MHE: Tell me what you’re seeing in different parts of the country in terms of value-based care.
Wilson: Rural areas are definitely lagging. Value-based care has really taken off in Massachusetts, where there’s a lot of competition. Rural areas don’t have that kind of competition, so it will be more difficult for value-based care to take hold.
MHE: What could help providers-even in rural areas-move toward value-based payment models?
Wilson: It’s really difficult for providers to live in two or three worlds, meaning the fee-for-service world and different value-based payment models with different payers. If you’re paid on a fee-for-service basis, then you have to maximize your services and you’re focused on what you’re getting paid for each service. If you’re paid on value, you have to look at the most effective and efficient continuum of care.
Provider organizations are going to need to pull the Band Aid off. They’re living today in a world where margins are getting smaller and smaller-still, regulatory requirements are forcing them to hire people to report on quality measures. They’re going to have to make changes operationally to enable the shift to value-based care.
Next: What payers should be paying attention to
MHE: What sorts of operational changes will providers need to make?
Wilson: They’re going to need to invest in technology to track patients and manage their care. Other areas where they should consider investing is with passive movement devices, which can be very helpful for patients recovering from hip surgeries.
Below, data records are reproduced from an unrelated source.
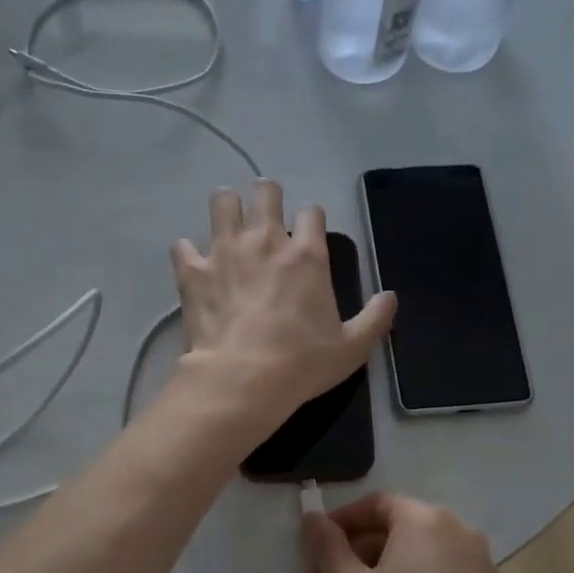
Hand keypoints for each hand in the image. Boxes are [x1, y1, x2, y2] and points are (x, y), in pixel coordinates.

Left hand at [170, 181, 395, 431]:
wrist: (243, 380)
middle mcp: (266, 241)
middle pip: (266, 193)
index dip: (311, 220)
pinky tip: (193, 265)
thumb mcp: (352, 348)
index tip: (308, 234)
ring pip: (222, 202)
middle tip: (265, 218)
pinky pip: (182, 245)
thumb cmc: (302, 364)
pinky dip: (187, 253)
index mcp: (307, 256)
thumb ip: (375, 319)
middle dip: (267, 198)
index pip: (312, 213)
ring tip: (228, 225)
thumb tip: (391, 297)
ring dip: (226, 209)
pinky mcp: (193, 271)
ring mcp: (225, 251)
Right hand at [300, 493, 543, 572]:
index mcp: (427, 520)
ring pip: (407, 567)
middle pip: (391, 537)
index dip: (338, 524)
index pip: (376, 505)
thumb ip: (326, 544)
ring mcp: (474, 569)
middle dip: (346, 564)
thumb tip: (312, 516)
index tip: (310, 550)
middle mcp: (459, 534)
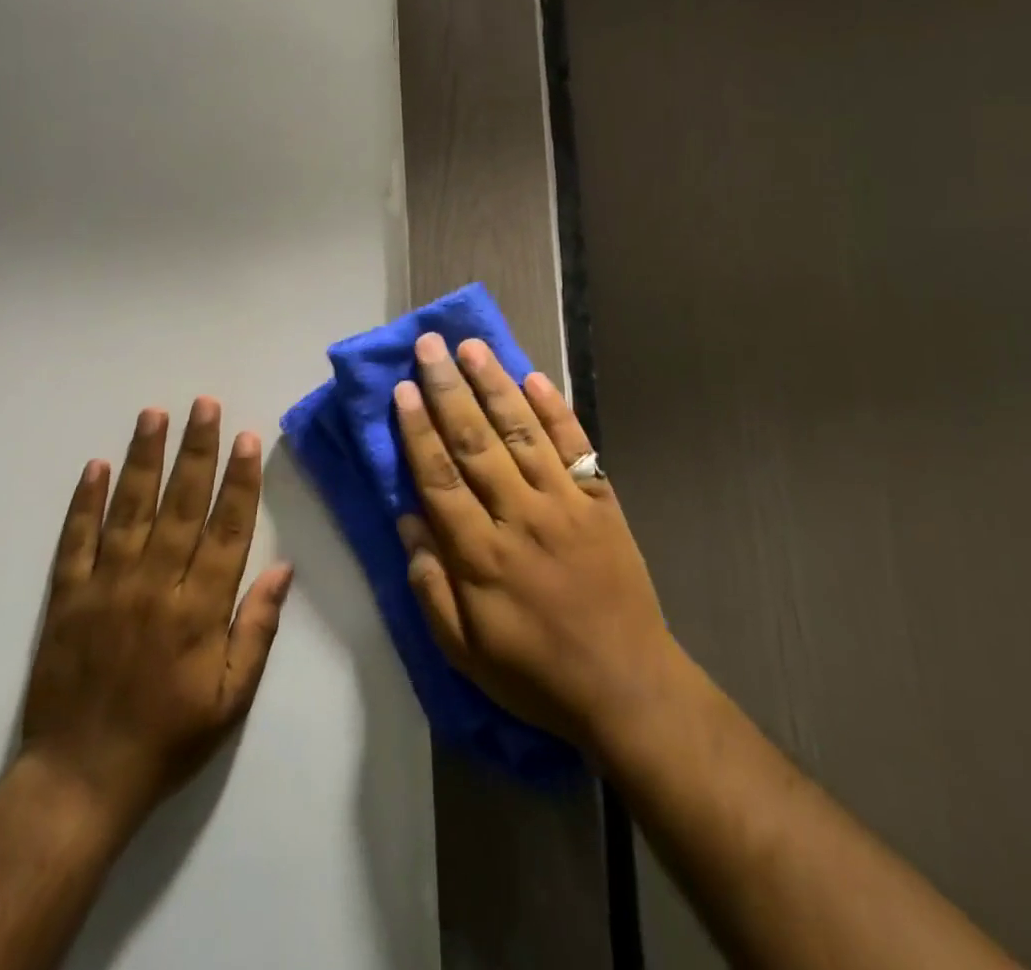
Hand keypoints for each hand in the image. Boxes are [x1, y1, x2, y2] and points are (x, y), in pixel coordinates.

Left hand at [20, 399, 293, 830]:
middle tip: (204, 405)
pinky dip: (85, 501)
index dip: (239, 480)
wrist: (80, 780)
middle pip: (181, 504)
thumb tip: (283, 568)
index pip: (227, 528)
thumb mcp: (232, 697)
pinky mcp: (67, 597)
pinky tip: (96, 465)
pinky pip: (76, 540)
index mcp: (199, 608)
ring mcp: (107, 586)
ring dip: (144, 458)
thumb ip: (257, 628)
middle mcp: (155, 584)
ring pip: (130, 509)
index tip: (246, 438)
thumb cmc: (168, 738)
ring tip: (154, 415)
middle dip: (196, 451)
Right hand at [393, 334, 680, 756]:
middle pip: (477, 443)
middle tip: (430, 346)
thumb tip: (407, 521)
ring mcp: (566, 503)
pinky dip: (555, 410)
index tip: (403, 389)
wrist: (627, 685)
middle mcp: (521, 517)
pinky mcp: (601, 499)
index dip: (418, 431)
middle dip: (449, 390)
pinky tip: (534, 377)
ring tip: (472, 346)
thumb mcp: (466, 653)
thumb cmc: (536, 673)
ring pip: (523, 432)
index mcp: (483, 556)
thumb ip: (432, 587)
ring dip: (495, 386)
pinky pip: (576, 446)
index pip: (441, 479)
Providers will also need to consider the types of investments they need to make in remote monitoring technologies to track patients in their homes. This is one of the evolving care models today, that of “home hospitalization.” The environment is very similar to a low-acuity hospital. In this model, patients are monitored on a remote and in-person basis by nurses.
MHE: What should be getting the attention of payers?
Wilson: Payers should be paying attention to the moves by some providers that are using their trusted brands to become insurers. Think of Geisinger Health System and University of Pittsburgh Medical Center, for example. This is a small population of providers, but it’s still very disruptive. Payers should be worried about this because it could mean losing members.
Payers are going to have start to consider building storefronts, real and virtual. They’re no longer just dealing with employer groups. They’re now serving consumers on a one-on-one basis. That’s a whole different perspective-and one that can lead to brand new products for consumers.